Textauszug —
——————

Was macht Sie so zuversichtlich?
Hartleb: Zum einen haben wir viele Firmen, die schon Niederlassungen im Markt haben. Und zum anderen haben viele unserer heimischen Unternehmen Technologien zu bieten, die die USA nicht so einfach aus dem Boden stampfen können. Europa hat hier durchaus eine Position der Stärke. Wir sind weder als Markt noch als Technologielieferant so leicht ersetzbar. Die Amerikaner werden auch unter Trump investieren – das bietet auch unseren Exporteuren Chancen, zumal die Chinesen vermutlich zunehmend aus dem Markt gedrängt werden. Daher bin ich nicht so pessimistisch, der US-Markt wird bedeutend bleiben. Klar, der Druck für europäische Firmen, sich in den USA lokal niederzulassen, wird steigen. Solche Phasen hat es in der Vergangenheit immer wieder gegeben und wir haben damit umgehen müssen. Was noch dazu kommt: Das Handelsbilanzdefizit der USA ist zwar groß, aber auch ihr Leistungsbilanzüberschuss. Die IT-Riesen der USA machen in Europa enormes Geschäft – das wird irgendwann auch beim US-Präsidenten ankommen.

Siemens Energy Austria produziert in Weiz Transformatoren für Energienetze sowie Windkraftanlagen und liefert in die halbe Welt – auch in die USA. Welche Auswirkungen erwarten Sie?

——————

Zeilen —
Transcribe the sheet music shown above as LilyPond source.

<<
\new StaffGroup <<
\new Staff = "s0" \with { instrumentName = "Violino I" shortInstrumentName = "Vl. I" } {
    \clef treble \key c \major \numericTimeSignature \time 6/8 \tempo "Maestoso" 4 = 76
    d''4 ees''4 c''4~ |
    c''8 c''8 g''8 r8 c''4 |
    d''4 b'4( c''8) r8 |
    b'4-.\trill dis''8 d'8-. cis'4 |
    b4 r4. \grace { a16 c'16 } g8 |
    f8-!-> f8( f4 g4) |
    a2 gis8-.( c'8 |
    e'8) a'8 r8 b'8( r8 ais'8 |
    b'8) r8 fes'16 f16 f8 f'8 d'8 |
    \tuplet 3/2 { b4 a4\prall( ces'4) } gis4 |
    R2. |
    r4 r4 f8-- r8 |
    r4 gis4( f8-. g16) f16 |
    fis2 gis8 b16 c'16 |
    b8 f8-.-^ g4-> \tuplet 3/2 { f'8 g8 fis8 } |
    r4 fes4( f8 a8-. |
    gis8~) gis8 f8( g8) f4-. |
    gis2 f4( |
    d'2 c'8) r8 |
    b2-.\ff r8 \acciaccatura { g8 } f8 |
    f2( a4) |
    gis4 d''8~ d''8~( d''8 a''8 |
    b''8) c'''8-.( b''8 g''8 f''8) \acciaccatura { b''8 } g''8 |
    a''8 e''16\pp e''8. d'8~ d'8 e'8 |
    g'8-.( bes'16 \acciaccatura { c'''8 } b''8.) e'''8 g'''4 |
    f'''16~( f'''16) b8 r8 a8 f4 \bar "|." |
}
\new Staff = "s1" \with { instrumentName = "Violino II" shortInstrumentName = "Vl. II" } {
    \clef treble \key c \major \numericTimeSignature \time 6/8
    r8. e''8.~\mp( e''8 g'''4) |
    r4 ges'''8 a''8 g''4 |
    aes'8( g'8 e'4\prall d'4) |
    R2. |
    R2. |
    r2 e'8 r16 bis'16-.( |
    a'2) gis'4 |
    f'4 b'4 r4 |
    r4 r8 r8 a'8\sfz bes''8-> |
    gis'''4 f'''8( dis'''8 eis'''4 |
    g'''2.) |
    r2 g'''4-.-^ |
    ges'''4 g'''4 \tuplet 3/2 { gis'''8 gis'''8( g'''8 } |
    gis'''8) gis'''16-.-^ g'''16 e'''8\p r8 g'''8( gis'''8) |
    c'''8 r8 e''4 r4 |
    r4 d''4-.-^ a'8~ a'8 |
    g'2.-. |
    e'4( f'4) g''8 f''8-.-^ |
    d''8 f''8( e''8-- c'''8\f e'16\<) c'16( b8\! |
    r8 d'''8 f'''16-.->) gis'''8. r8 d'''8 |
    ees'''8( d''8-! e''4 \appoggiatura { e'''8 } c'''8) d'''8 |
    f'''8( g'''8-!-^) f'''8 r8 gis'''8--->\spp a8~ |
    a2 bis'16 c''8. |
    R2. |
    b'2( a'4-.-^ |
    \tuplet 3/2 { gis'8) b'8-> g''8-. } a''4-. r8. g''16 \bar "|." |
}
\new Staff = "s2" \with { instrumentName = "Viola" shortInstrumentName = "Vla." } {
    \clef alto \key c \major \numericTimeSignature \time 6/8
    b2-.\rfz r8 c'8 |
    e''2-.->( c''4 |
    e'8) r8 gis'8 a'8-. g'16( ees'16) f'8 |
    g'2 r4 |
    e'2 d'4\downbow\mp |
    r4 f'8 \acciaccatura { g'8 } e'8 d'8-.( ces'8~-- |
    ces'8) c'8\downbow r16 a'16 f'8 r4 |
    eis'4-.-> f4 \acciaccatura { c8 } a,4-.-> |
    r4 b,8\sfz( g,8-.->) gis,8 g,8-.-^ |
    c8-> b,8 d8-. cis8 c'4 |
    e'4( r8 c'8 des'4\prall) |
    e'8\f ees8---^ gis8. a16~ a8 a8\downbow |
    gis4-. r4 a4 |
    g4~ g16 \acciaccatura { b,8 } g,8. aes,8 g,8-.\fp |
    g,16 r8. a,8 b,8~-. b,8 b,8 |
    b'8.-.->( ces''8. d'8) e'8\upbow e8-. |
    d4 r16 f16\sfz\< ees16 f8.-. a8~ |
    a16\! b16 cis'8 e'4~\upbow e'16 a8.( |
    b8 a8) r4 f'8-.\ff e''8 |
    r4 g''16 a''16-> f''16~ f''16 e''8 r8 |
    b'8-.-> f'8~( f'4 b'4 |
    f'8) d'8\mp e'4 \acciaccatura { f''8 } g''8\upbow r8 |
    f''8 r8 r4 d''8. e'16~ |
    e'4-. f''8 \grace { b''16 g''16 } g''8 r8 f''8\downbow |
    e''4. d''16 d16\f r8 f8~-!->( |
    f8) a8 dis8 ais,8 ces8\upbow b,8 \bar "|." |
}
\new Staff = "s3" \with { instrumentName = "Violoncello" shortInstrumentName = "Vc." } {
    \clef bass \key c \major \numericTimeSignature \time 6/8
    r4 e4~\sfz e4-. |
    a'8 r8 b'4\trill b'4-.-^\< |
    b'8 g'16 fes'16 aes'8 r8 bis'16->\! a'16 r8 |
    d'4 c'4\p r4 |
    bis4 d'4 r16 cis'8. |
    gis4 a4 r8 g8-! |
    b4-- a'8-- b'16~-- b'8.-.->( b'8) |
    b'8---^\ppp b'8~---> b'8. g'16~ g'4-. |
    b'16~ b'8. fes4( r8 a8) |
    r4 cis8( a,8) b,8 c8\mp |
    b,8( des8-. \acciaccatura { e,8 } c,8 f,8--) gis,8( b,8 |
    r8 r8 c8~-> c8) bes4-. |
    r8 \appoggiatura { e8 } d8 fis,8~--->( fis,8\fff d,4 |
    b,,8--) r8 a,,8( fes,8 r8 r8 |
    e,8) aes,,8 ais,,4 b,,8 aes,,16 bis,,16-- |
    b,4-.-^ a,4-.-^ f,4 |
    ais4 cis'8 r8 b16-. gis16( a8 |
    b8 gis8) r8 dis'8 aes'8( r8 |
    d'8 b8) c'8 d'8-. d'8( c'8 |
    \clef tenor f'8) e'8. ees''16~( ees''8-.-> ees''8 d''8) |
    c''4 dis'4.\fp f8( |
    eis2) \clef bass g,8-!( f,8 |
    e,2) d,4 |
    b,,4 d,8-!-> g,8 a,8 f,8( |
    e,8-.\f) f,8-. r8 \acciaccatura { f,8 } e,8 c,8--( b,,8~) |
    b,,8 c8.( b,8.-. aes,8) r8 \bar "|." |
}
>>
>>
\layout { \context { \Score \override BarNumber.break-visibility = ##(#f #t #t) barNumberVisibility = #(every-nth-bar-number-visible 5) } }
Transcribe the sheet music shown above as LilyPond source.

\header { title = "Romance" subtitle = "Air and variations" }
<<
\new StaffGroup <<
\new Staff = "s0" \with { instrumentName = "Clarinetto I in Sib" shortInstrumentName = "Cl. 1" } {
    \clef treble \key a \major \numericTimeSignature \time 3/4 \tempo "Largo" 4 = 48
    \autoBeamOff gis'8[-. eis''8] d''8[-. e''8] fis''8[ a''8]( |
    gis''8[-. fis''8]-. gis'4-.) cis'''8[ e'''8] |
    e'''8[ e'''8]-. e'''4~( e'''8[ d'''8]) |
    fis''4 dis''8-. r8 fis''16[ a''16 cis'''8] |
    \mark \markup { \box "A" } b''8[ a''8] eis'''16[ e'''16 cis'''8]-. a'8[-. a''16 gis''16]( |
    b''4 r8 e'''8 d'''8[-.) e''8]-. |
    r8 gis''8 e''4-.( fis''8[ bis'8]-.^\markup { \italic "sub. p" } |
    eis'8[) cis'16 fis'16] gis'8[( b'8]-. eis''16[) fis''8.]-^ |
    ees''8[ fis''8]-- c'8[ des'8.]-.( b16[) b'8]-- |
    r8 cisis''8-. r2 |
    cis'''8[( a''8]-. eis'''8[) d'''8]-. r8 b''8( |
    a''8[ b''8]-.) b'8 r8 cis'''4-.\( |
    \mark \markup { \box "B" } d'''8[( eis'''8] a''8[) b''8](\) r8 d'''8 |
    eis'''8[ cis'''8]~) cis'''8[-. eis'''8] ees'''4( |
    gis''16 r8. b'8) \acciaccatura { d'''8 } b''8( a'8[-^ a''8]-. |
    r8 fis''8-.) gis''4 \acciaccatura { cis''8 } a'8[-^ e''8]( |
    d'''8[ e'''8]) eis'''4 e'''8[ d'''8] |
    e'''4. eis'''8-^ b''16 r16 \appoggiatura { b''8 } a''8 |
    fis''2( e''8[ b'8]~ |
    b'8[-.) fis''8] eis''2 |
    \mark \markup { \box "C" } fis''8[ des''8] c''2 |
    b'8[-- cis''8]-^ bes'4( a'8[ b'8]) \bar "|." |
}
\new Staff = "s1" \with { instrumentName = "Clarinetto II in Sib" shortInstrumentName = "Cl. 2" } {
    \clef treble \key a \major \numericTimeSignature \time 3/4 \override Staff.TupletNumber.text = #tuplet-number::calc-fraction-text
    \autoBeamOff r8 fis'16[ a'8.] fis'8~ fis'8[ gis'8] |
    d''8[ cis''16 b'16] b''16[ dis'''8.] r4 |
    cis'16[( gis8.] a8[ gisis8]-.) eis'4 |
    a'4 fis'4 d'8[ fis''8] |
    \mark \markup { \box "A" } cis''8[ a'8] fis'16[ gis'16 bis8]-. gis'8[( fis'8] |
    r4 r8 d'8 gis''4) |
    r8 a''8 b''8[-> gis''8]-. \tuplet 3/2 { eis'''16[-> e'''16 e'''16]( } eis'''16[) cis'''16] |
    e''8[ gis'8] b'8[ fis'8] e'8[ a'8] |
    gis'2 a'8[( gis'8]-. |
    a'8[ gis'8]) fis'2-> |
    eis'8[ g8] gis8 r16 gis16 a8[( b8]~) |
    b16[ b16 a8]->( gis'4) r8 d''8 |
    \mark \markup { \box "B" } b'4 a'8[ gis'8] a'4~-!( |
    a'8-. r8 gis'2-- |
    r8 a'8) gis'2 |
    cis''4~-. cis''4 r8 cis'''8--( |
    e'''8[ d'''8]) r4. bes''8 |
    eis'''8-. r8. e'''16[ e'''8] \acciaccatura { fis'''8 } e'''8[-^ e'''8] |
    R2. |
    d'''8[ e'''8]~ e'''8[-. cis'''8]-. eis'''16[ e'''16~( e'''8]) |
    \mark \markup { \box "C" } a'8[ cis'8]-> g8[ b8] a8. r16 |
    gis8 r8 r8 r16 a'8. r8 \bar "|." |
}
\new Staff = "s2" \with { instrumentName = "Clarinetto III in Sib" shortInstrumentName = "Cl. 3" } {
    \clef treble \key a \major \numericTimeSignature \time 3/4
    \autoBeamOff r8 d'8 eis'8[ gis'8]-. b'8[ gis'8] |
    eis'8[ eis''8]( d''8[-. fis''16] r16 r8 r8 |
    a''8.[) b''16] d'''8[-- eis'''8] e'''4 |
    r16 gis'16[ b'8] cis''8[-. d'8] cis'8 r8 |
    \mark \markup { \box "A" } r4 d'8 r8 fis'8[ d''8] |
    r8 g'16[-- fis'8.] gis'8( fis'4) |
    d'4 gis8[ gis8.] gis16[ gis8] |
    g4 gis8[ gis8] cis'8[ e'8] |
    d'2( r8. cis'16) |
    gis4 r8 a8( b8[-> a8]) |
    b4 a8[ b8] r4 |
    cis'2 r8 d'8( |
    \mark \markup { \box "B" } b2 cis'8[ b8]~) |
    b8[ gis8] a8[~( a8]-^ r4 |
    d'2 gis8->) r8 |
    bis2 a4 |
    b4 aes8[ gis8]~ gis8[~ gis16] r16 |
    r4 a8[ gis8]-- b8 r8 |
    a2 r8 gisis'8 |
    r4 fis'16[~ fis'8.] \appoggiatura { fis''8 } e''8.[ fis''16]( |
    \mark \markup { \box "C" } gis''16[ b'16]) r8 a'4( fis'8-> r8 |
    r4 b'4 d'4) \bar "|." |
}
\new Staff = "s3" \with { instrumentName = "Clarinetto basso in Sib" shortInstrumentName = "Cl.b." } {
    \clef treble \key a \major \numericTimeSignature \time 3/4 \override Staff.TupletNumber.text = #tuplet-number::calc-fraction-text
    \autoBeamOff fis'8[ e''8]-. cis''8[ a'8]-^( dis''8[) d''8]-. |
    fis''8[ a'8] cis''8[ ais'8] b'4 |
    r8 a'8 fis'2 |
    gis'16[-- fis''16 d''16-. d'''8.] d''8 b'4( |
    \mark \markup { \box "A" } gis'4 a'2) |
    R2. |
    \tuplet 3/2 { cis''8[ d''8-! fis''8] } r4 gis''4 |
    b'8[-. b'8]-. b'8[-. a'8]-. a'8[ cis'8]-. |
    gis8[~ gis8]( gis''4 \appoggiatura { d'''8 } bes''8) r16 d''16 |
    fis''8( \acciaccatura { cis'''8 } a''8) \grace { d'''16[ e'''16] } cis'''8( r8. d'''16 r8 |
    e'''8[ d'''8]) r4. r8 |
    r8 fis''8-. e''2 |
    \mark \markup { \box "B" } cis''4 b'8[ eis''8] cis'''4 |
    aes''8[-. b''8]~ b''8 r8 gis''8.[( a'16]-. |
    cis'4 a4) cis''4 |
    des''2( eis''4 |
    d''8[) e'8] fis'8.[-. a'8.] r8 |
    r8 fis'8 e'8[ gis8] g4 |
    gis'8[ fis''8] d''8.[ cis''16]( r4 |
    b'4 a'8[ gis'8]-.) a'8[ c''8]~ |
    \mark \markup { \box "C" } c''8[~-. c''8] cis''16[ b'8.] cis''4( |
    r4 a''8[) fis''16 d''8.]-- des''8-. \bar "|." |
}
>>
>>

——————

Übungsaufgabe 1 — Wer wird laut dem Textauszug vermutlich zunehmend aus dem US-Markt gedrängt?
Übungsaufgabe 2 — Übersetze den Satz „Europa hat hier durchaus eine Position der Stärke.“ aus dem Textauszug ins Englische.
Übungsaufgabe 3 — Schreib den Textauszug von „Siemens Energy Austria“ bis „Auswirkungen erwarten Sie?“ ab.

Lösung 1 — Die Chinesen.

Lösung 2 — Europe definitely has a position of strength here.

Lösung 3 —
Siemens Energy Austria produziert in Weiz Transformatoren für Energienetze sowie Windkraftanlagen und liefert in die halbe Welt – auch in die USA. Welche Auswirkungen erwarten Sie?